Tatiana Vaizer. „Richtig sehen“, „ins rechte Licht rücken“ als Grundlage der frühsowjetischen Öffentlichkeit

Aus sowjetischen Quellen aus den 1930er Jahren geht hervor, dass eine, wenn nicht die wichtigste Grundlage der frühen sowjetischen Öffentlichkeit darin bestand, Sichtweisen zu justieren. Die Dinge mussten „im richtigen Licht“ gesehen und gezeigt werden (siehe z. B. das Protokoll des Ersten Sowjetischen Schriftstellerkongresses (1934): „Mit einem Kopf, der gelernt hat, dialektisch zu denken, und mit Augen, die auf den im Aufbau befindlichen Sozialismus gerichtet sind, wird unser Schriftsteller in der Lage sein, sowohl die Vergangenheit, die Gegenwart als auch die Zukunft zu verstehen und im richtigen Licht zu sehen“; „die Literaturen unserer Bruderrepubliken leben und arbeiten im Licht und unter dem wohltuenden Einfluss derselben Idee...“; „die Literatur muss richtig erleuchten...“; „aber es gibt auch ein subtileres Gift, das die Sicht der Menschen verdunkelt, die unser Land betrachten wollen“). Das frühe sowjetische Regime des Sehens, der Sichtbarkeit, ging davon aus, dass das menschliche Auge auf das richtige Sehen eingestimmt und trainiert werden muss, und dass derjenige, der richtig sieht, anderen die Dinge richtig zeigen muss.

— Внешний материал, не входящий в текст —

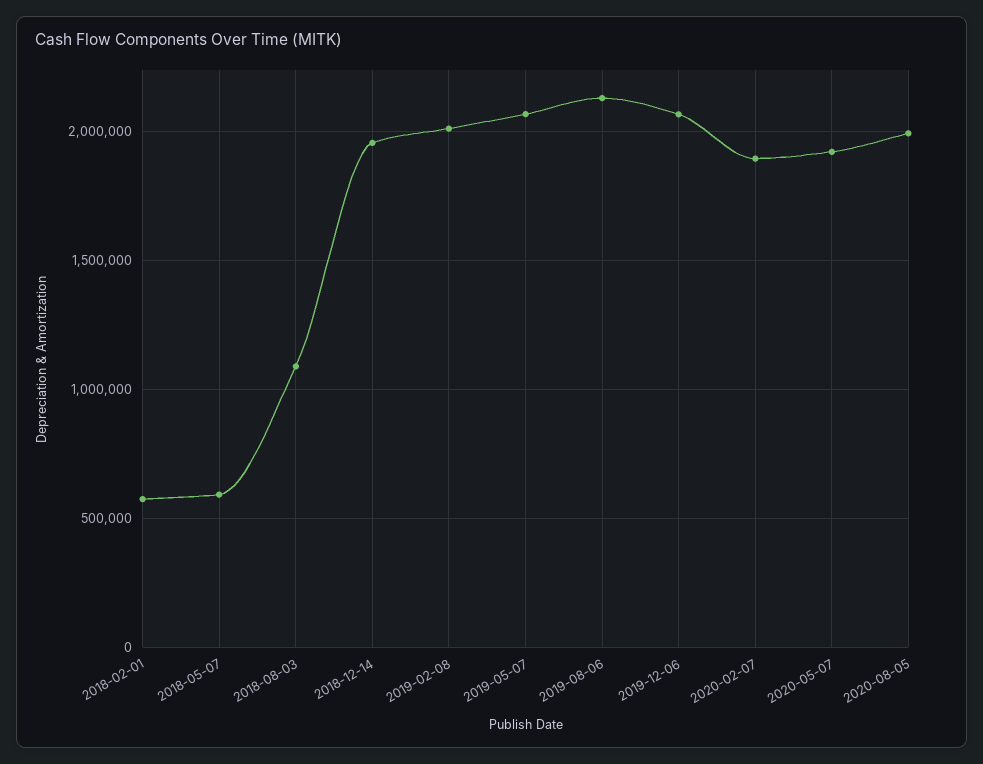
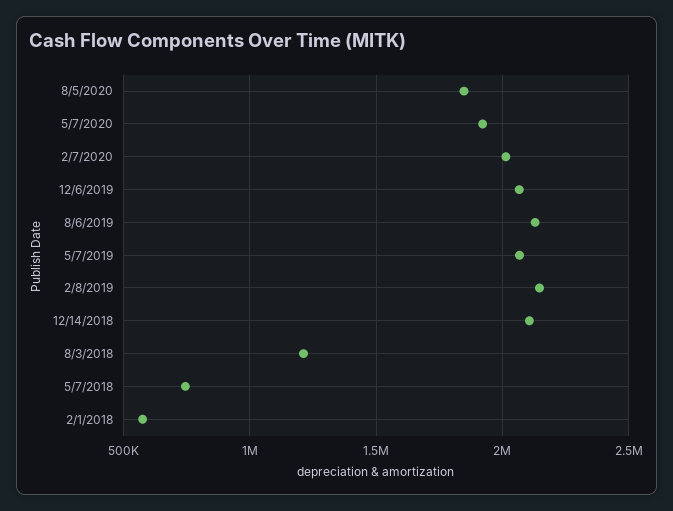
  {
    "2018-02-01": 600000,
-   "2018-05-07": 600000,
+   "2018-05-07": 750000,
-   "2018-08-03": 1100000,
+   "2018-08-03": 1200000,
-   "2018-12-14": 1950000,
+   "2018-12-14": 2100000,
-   "2019-02-08": 2000000,
+   "2019-02-08": 2150000,
    "2019-05-07": 2050000,
    "2019-08-06": 2150000,
    "2019-12-06": 2050000,
-   "2020-02-07": 1900000,
+   "2020-02-07": 2000000,
    "2020-05-07": 1900000,
-   "2020-08-05": 2000000
+   "2020-08-05": 1850000
  }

In den 1930er Jahren entwickelten die Bolschewiki das politische Projekt einer instruktiven oder regulativen Sichtbarkeit. Nicht von ungefähr ist eine der am häufigsten verwendeten Metaphern im öffentlichen Diskurs dieser Zeit die Metapher des Lichts, das den Weg nach vorn richtig erhellen muss und die einzige Möglichkeit bietet, die Dinge aus der richtigen Perspektive zu sehen. Das Sehen wird in erster Linie als eine intellektuelle Aktivität verstanden, als die Fähigkeit, Dinge „richtig“ zu erkennen und wahrzunehmen. Der Beitrag entwickelt eine phänomenologische Typologie der Strategien der Bolschewiki zur politischen Aneignung des „Blickwinkels“, der „Perspektive“, in der die Dinge gesehen und ins rechte Licht gerückt werden. Es wird gezeigt, dass die Markierung der Sichtbarkeit, die instrumentelle Operationalisierung der Funktion des Sehens das Fundament der frühsowjetischen Öffentlichkeit war. Diese war ein Raum der Produktion, Präsentation und Legitimation des richtig Gezeigten und richtig Sichtbaren.